On the old SEG (UFC) website, Pancrase was first revealed itself to me. If there can be said to be a polar opposite for wearing the gi, the rules of classical Pancrase (early- to mid-nineties) are it. The only Jiu Jitsu player I can remember having seen in the Pancrase of this era was Allen Goes. This had something to do with the gear – wrestling shoes, leggings, and tights. Needless to say, this encouraged leglocks. But its format was different too. There were no judges tallying up points gained by methodical attainment of position. Matches were fan-friendly strings of submissions and rope breaks based in large part on the now counterfeit rules of Pro-Wrestling. It took its name from classical Greek “No Holds Barred” pankration, but it took its philosophy from Catch Wrestling. Japanese fans had for years been aware of head-butting, groin-kicking Brasilian Vale Tudo, a fight sport much closer to the original pankration. They were thirsty for was something new. So, while the climate of the industry was tending toward “extreme” cage fighting, Pancrase instead chose to make Pro-Wrestling artfully un-fake.
An obvious shortcoming for Pancrase was the de-emphasis of the guard. But this came coupled with the benefit of a more dynamic form of competition that promoted athleticism over calculating and incremental progress. It was in this ecosystem that Masa Funaki, Frank Shamrock, Minoru Suzuki, and Minowaman flourished. The ‘hard-style’ of Japanese Pro Wrestling which was popular in the 1990s seems to have bequeathed to Pancrase the shape of its rules. This newer style of Pro-Wrestling India blurred the lines between what was genuine competition and prearranged demonstration. Kiyoshi Tamura and Kazushi Sakuraba both grew their styles competing, so-to-speak, in this style of promotion. Both went on to become the best catch wrestlers the sport had produced, and influenced the next generation which has at its summit Josh Barnett.

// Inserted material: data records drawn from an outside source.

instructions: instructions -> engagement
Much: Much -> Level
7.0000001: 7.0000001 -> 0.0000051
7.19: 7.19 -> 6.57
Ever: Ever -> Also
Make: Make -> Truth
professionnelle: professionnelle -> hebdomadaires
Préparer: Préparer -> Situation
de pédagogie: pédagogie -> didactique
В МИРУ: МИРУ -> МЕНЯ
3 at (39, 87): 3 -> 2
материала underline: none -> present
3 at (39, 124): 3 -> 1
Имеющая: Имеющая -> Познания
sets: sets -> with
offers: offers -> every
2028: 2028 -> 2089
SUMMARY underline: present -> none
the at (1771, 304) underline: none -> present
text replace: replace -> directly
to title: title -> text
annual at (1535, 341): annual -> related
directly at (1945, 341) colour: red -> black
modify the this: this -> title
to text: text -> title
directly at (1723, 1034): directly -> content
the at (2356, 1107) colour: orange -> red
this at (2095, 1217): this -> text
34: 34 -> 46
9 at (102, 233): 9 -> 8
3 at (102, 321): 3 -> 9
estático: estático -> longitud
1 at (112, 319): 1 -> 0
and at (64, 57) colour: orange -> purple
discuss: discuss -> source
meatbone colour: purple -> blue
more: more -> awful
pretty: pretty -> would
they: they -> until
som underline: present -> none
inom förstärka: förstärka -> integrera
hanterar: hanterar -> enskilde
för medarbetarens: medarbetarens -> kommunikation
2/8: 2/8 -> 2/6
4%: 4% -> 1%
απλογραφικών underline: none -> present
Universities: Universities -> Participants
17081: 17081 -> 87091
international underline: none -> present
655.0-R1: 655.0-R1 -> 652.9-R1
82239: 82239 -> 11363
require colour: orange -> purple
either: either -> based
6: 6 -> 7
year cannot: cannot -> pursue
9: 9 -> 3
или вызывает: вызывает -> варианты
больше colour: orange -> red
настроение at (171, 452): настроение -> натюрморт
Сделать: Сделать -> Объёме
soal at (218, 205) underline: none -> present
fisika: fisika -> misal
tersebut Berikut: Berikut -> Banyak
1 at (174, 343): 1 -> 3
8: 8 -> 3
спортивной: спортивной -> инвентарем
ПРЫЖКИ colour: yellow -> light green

I consider Dustin Hazelett, ‘Mahem’ Miller, Genki Sudo, Shinya Aoki, and a host of other MMA stars as catch wrestlers. Many so-called jiu jitsu practitioners are widening their training and philosophy to include relevant techniques from other grappling arts, or not staying fixed to a moldy regimen. This is the essence of Catch Wrestling. It represents the purest form of grappling because it never stays its evolution. Eddie Bravo is by no means a catch-wrestler, but his innovations, his twister and rubber guard, and his impact on offensive half guard contribute to this evolution. The sport of Catch Wrestling remains as far away from Jiu Jitsu as Jeet Kune Do is from lists of katas. It stresses not a single set of universal moves that everybody must practice and employ, but a series of preternatural favorites that your body feels natural implementing. Using body type and the promotion of unique personal strengths are the keys to developing properly as a grappler, not adhering to a strict learning process. The process is rigged to promote the profitable swindle of belt gradations that has the sensei jealously withholding all authority. There is no dojo for the catch wrestler, there is only the gym. There is no place for the histrionics and esotericism of “the art”, there is only the application of what works for specific people. Science trumps art. Sun-Tzu, if he’d had a proper equivalent term for science might have named his treatise the ‘Science of War’. The Science of war, like grappling, is measured by its success.